EXERCISE:
Repeat the listing below in full, keeping every character as it is.

DATA SHOWN:
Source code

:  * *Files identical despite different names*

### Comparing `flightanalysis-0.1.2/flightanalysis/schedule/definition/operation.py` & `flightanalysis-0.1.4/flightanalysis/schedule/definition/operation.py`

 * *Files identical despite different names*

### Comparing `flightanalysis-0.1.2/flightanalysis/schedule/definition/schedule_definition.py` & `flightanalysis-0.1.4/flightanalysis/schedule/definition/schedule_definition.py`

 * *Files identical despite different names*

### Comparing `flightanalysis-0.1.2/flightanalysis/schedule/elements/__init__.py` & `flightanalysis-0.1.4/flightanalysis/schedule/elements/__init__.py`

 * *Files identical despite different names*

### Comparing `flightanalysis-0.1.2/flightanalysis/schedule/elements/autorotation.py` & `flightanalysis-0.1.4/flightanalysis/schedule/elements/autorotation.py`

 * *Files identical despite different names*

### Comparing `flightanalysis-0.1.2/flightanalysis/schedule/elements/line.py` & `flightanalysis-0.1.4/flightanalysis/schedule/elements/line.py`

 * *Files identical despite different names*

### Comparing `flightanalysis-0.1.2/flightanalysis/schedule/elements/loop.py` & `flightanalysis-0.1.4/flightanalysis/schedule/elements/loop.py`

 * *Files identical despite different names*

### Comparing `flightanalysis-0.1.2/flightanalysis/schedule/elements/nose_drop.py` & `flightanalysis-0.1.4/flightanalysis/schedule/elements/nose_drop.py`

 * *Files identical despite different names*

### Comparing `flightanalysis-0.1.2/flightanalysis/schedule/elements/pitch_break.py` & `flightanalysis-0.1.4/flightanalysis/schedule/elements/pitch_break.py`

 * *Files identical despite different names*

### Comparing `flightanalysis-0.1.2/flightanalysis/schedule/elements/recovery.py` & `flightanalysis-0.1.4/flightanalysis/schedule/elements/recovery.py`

RESULT OF THE EXERCISE:
Source code

:  * *Files identical despite different names*

### Comparing `flightanalysis-0.1.2/flightanalysis/schedule/definition/operation.py` & `flightanalysis-0.1.4/flightanalysis/schedule/definition/operation.py`

 * *Files identical despite different names*

### Comparing `flightanalysis-0.1.2/flightanalysis/schedule/definition/schedule_definition.py` & `flightanalysis-0.1.4/flightanalysis/schedule/definition/schedule_definition.py`

 * *Files identical despite different names*

### Comparing `flightanalysis-0.1.2/flightanalysis/schedule/elements/__init__.py` & `flightanalysis-0.1.4/flightanalysis/schedule/elements/__init__.py`

 * *Files identical despite different names*

### Comparing `flightanalysis-0.1.2/flightanalysis/schedule/elements/autorotation.py` & `flightanalysis-0.1.4/flightanalysis/schedule/elements/autorotation.py`

 * *Files identical despite different names*

### Comparing `flightanalysis-0.1.2/flightanalysis/schedule/elements/line.py` & `flightanalysis-0.1.4/flightanalysis/schedule/elements/line.py`

 * *Files identical despite different names*

### Comparing `flightanalysis-0.1.2/flightanalysis/schedule/elements/loop.py` & `flightanalysis-0.1.4/flightanalysis/schedule/elements/loop.py`

 * *Files identical despite different names*

### Comparing `flightanalysis-0.1.2/flightanalysis/schedule/elements/nose_drop.py` & `flightanalysis-0.1.4/flightanalysis/schedule/elements/nose_drop.py`

 * *Files identical despite different names*

### Comparing `flightanalysis-0.1.2/flightanalysis/schedule/elements/pitch_break.py` & `flightanalysis-0.1.4/flightanalysis/schedule/elements/pitch_break.py`

 * *Files identical despite different names*

### Comparing `flightanalysis-0.1.2/flightanalysis/schedule/elements/recovery.py` & `flightanalysis-0.1.4/flightanalysis/schedule/elements/recovery.py`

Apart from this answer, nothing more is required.